Where a record holds a picture, leave the picture out; otherwise repeat every record exactly.

Records from a collection:
BEGIN

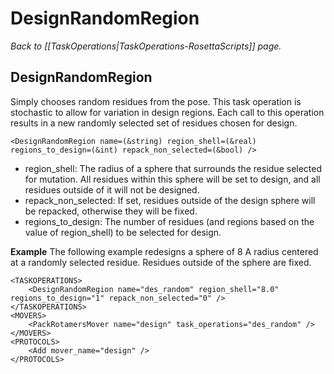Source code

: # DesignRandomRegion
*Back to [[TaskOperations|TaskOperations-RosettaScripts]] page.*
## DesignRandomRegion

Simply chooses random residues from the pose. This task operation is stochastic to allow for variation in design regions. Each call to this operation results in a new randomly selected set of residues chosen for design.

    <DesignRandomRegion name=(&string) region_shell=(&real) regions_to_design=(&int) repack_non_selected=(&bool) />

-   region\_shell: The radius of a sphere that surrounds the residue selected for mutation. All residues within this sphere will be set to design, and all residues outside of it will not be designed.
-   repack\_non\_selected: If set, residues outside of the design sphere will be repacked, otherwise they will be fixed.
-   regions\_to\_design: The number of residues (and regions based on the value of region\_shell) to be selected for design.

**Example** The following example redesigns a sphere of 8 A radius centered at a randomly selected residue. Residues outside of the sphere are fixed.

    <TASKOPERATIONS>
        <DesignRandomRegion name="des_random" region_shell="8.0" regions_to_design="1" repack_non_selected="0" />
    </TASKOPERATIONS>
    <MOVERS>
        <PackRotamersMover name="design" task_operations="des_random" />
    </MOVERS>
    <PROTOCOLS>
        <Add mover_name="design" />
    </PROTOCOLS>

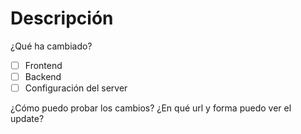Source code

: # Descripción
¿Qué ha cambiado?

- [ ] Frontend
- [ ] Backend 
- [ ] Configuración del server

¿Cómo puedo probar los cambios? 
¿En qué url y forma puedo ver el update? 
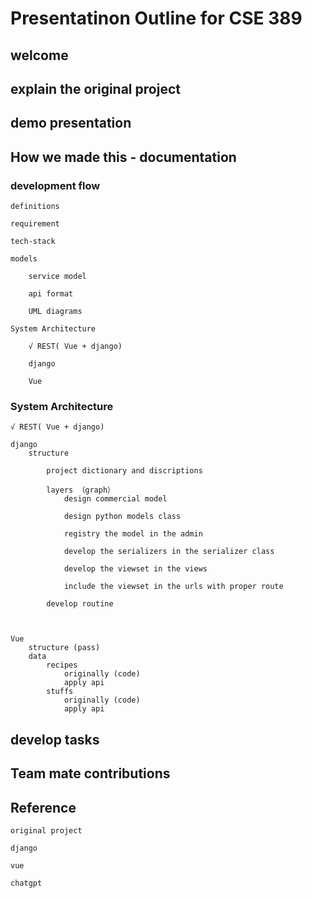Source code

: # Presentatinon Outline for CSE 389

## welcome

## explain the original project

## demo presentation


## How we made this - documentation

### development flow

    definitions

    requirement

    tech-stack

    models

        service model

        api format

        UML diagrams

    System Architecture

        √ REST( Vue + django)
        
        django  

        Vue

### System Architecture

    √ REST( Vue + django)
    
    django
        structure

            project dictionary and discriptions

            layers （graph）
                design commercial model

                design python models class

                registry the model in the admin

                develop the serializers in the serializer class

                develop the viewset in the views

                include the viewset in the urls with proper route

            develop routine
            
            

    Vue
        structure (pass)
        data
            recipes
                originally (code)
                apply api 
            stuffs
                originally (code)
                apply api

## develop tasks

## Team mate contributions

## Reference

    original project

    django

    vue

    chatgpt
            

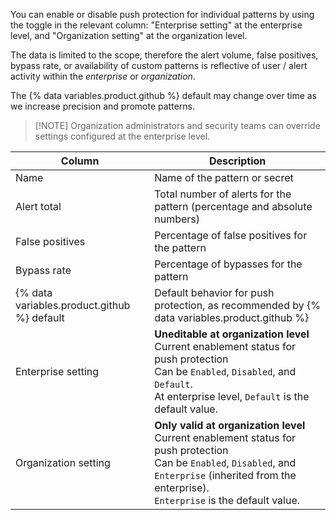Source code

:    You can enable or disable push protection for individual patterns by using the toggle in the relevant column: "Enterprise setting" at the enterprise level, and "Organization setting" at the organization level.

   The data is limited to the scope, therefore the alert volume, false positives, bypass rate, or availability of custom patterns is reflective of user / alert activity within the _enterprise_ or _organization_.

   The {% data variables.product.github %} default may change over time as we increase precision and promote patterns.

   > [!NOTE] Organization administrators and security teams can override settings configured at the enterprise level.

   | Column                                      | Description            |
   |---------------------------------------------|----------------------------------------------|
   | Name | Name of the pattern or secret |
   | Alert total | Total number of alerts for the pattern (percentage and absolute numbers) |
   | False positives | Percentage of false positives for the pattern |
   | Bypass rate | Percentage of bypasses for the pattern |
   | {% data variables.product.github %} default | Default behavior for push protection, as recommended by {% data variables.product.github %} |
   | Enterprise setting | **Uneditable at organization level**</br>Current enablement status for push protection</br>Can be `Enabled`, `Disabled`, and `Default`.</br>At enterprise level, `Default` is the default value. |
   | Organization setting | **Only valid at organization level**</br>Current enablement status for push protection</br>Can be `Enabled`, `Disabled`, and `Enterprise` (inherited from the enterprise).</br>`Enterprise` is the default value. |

END

■ Output
Source code

: # DesignRandomRegion
*Back to [[TaskOperations|TaskOperations-RosettaScripts]] page.*
## DesignRandomRegion

Simply chooses random residues from the pose. This task operation is stochastic to allow for variation in design regions. Each call to this operation results in a new randomly selected set of residues chosen for design.

    <DesignRandomRegion name=(&string) region_shell=(&real) regions_to_design=(&int) repack_non_selected=(&bool) />

-   region\_shell: The radius of a sphere that surrounds the residue selected for mutation. All residues within this sphere will be set to design, and all residues outside of it will not be designed.
-   repack\_non\_selected: If set, residues outside of the design sphere will be repacked, otherwise they will be fixed.
-   regions\_to\_design: The number of residues (and regions based on the value of region\_shell) to be selected for design.

**Example** The following example redesigns a sphere of 8 A radius centered at a randomly selected residue. Residues outside of the sphere are fixed.

    <TASKOPERATIONS>
        <DesignRandomRegion name="des_random" region_shell="8.0" regions_to_design="1" repack_non_selected="0" />
    </TASKOPERATIONS>
    <MOVERS>
        <PackRotamersMover name="design" task_operations="des_random" />
    </MOVERS>
    <PROTOCOLS>
        <Add mover_name="design" />
    </PROTOCOLS>

Source code

: # Descripción
¿Qué ha cambiado?

- [ ] Frontend
- [ ] Backend 
- [ ] Configuración del server

¿Cómo puedo probar los cambios? 
¿En qué url y forma puedo ver el update? 
Source code

: # Presentatinon Outline for CSE 389

## welcome

## explain the original project

## demo presentation


## How we made this - documentation

### development flow

    definitions

    requirement

    tech-stack

    models

        service model

        api format

        UML diagrams

    System Architecture

        √ REST( Vue + django)
        
        django  

        Vue

### System Architecture

    √ REST( Vue + django)
    
    django
        structure

            project dictionary and discriptions

            layers （graph）
                design commercial model

                design python models class

                registry the model in the admin

                develop the serializers in the serializer class

                develop the viewset in the views

                include the viewset in the urls with proper route

            develop routine
            
            

    Vue
        structure (pass)
        data
            recipes
                originally (code)
                apply api 
            stuffs
                originally (code)
                apply api

## develop tasks

## Team mate contributions

## Reference

    original project

    django

    vue

    chatgpt
            

Source code

:    You can enable or disable push protection for individual patterns by using the toggle in the relevant column: "Enterprise setting" at the enterprise level, and "Organization setting" at the organization level.

   The data is limited to the scope, therefore the alert volume, false positives, bypass rate, or availability of custom patterns is reflective of user / alert activity within the _enterprise_ or _organization_.

   The {% data variables.product.github %} default may change over time as we increase precision and promote patterns.

   > [!NOTE] Organization administrators and security teams can override settings configured at the enterprise level.

   | Column                                      | Description            |
   |---------------------------------------------|----------------------------------------------|
   | Name | Name of the pattern or secret |
   | Alert total | Total number of alerts for the pattern (percentage and absolute numbers) |
   | False positives | Percentage of false positives for the pattern |
   | Bypass rate | Percentage of bypasses for the pattern |
   | {% data variables.product.github %} default | Default behavior for push protection, as recommended by {% data variables.product.github %} |
   | Enterprise setting | **Uneditable at organization level**</br>Current enablement status for push protection</br>Can be `Enabled`, `Disabled`, and `Default`.</br>At enterprise level, `Default` is the default value. |
   | Organization setting | **Only valid at organization level**</br>Current enablement status for push protection</br>Can be `Enabled`, `Disabled`, and `Enterprise` (inherited from the enterprise).</br>`Enterprise` is the default value. |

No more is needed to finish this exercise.